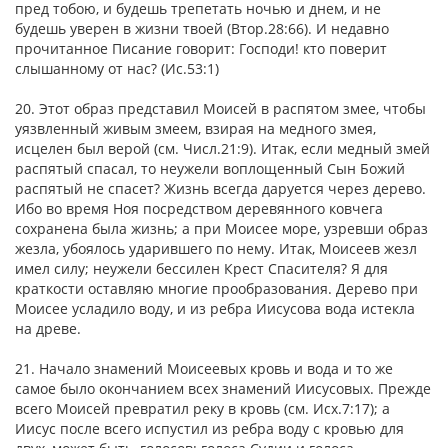
пред тобою, и будешь трепетать ночью и днем, и не
будешь уверен в жизни твоей (Втор.28:66). И недавно
прочитанное Писание говорит: Господи! кто поверит
слышанному от нас? (Ис.53:1)
20. Этот образ представил Моисей в распятом змее, чтобы
уязвленный живым змеем, взирая на медного змея,
исцелен был верой (см. Числ.21:9). Итак, если медный змей
распятый спасал, то неужели воплощенный Сын Божий
распятый не спасет? Жизнь всегда даруется через дерево.
Ибо во время Ноя посредством деревянного ковчега
сохранена была жизнь; а при Моисее море, узревши образ
жезла, убоялось ударившего по нему. Итак, Моисеев жезл
имел силу; неужели бессилен Крест Спасителя? Я для
краткости оставляю многие прообразования. Дерево при
Моисее усладило воду, и из ребра Иисусова вода истекла
на древе.
21. Начало знамений Моисеевых кровь и вода и то же
самое было окончанием всех знамений Иисусовых. Прежде
всего Моисей превратил реку в кровь (см. Исх.7:17); а
Иисус после всего испустил из ребра воду с кровью для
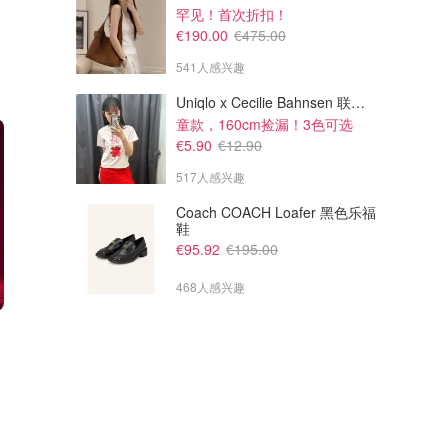
罕见！首次折扣！
€190.00
€475.00
541人感兴趣
Uniqlo x Cecilie Bahnsen 联名T恤
童款，160cm捡漏！3色可选
€5.90
€12.90
517人感兴趣
Coach COACH Loafer 黑色乐福
鞋
€95.92
€195.00
468人感兴趣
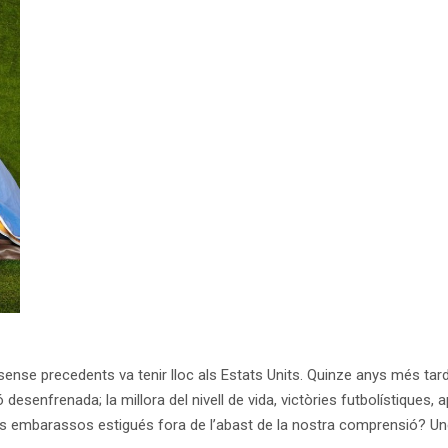
nse precedents va tenir lloc als Estats Units. Quinze anys més tard,
 desenfrenada; la millora del nivell de vida, victòries futbolístiques
els embarassos estigués fora de l’abast de la nostra comprensió? U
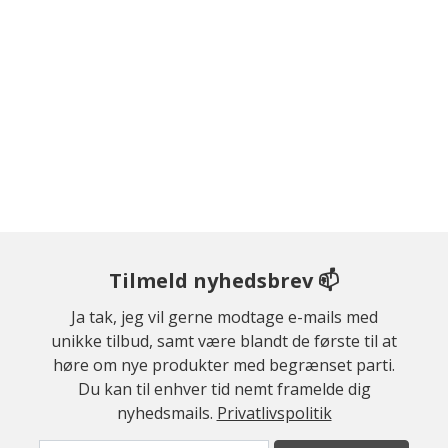
Tilmeld nyhedsbrev 📫
Ja tak, jeg vil gerne modtage e-mails med
unikke tilbud, samt være blandt de første til at
høre om nye produkter med begrænset parti.
Du kan til enhver tid nemt framelde dig
nyhedsmails.
Privatlivspolitik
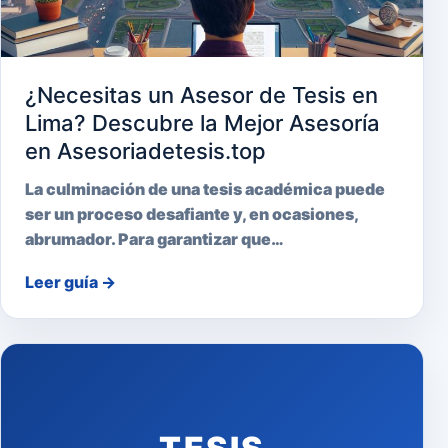
¿Necesitas un Asesor de Tesis en
Lima? Descubre la Mejor Asesoría
en Asesoriadetesis.top
La culminación de una tesis académica puede
ser un proceso desafiante y, en ocasiones,
abrumador. Para garantizar que…
Leer guía
→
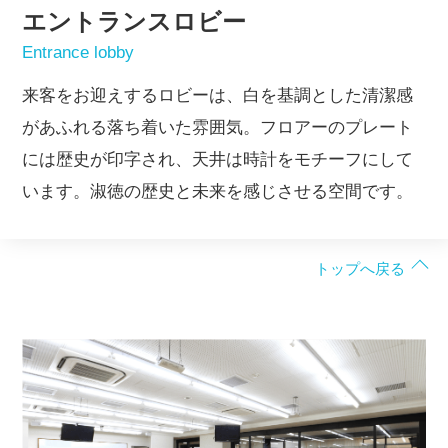
エントランスロビー
Entrance lobby
来客をお迎えするロビーは、白を基調とした清潔感
があふれる落ち着いた雰囲気。フロアーのプレート
には歴史が印字され、天井は時計をモチーフにして
います。淑徳の歴史と未来を感じさせる空間です。
トップへ戻る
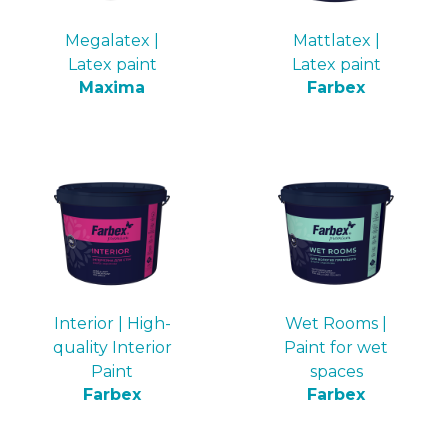
Megalatex |
Mattlatex |
Latex paint
Latex paint
Maxima
Farbex
Interior | High-
Wet Rooms |
quality Interior
Paint for wet
Paint
spaces
Farbex
Farbex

■ ■ ■

### WHAT YOU NEED TO DO
The answer should match the data above word for word, with no pictures in it.

### TASK ANSWER
пред тобою, и будешь трепетать ночью и днем, и не
будешь уверен в жизни твоей (Втор.28:66). И недавно
прочитанное Писание говорит: Господи! кто поверит
слышанному от нас? (Ис.53:1)
20. Этот образ представил Моисей в распятом змее, чтобы
уязвленный живым змеем, взирая на медного змея,
исцелен был верой (см. Числ.21:9). Итак, если медный змей
распятый спасал, то неужели воплощенный Сын Божий
распятый не спасет? Жизнь всегда даруется через дерево.
Ибо во время Ноя посредством деревянного ковчега
сохранена была жизнь; а при Моисее море, узревши образ
жезла, убоялось ударившего по нему. Итак, Моисеев жезл
имел силу; неужели бессилен Крест Спасителя? Я для
краткости оставляю многие прообразования. Дерево при
Моисее усладило воду, и из ребра Иисусова вода истекла
на древе.
21. Начало знамений Моисеевых кровь и вода и то же
самое было окончанием всех знамений Иисусовых. Прежде
всего Моисей превратил реку в кровь (см. Исх.7:17); а
Иисус после всего испустил из ребра воду с кровью для
罕见！首次折扣！
€190.00
€475.00
541人感兴趣
Uniqlo x Cecilie Bahnsen 联名T恤
童款，160cm捡漏！3色可选
€5.90
€12.90
517人感兴趣
Coach COACH Loafer 黑色乐福
鞋
€95.92
€195.00
468人感兴趣
nse precedents va tenir lloc als Estats Units. Quinze anys més tard,
 desenfrenada; la millora del nivell de vida, victòries futbolístiques
els embarassos estigués fora de l’abast de la nostra comprensió? U
Tilmeld nyhedsbrev 📫
Ja tak, jeg vil gerne modtage e-mails med
unikke tilbud, samt være blandt de første til at
høre om nye produkter med begrænset parti.
Du kan til enhver tid nemt framelde dig
nyhedsmails.
Privatlivspolitik
¿Necesitas un Asesor de Tesis en
Lima? Descubre la Mejor Asesoría
en Asesoriadetesis.top
La culminación de una tesis académica puede
ser un proceso desafiante y, en ocasiones,
abrumador. Para garantizar que…
Leer guía
→
エントランスロビー
Entrance lobby
来客をお迎えするロビーは、白を基調とした清潔感
があふれる落ち着いた雰囲気。フロアーのプレート
には歴史が印字され、天井は時計をモチーフにして
います。淑徳の歴史と未来を感じさせる空間です。
トップへ戻る
Megalatex |
Mattlatex |
Latex paint
Latex paint
Maxima
Farbex
Interior | High-
Wet Rooms |
quality Interior
Paint for wet
Paint
spaces
Farbex
Farbex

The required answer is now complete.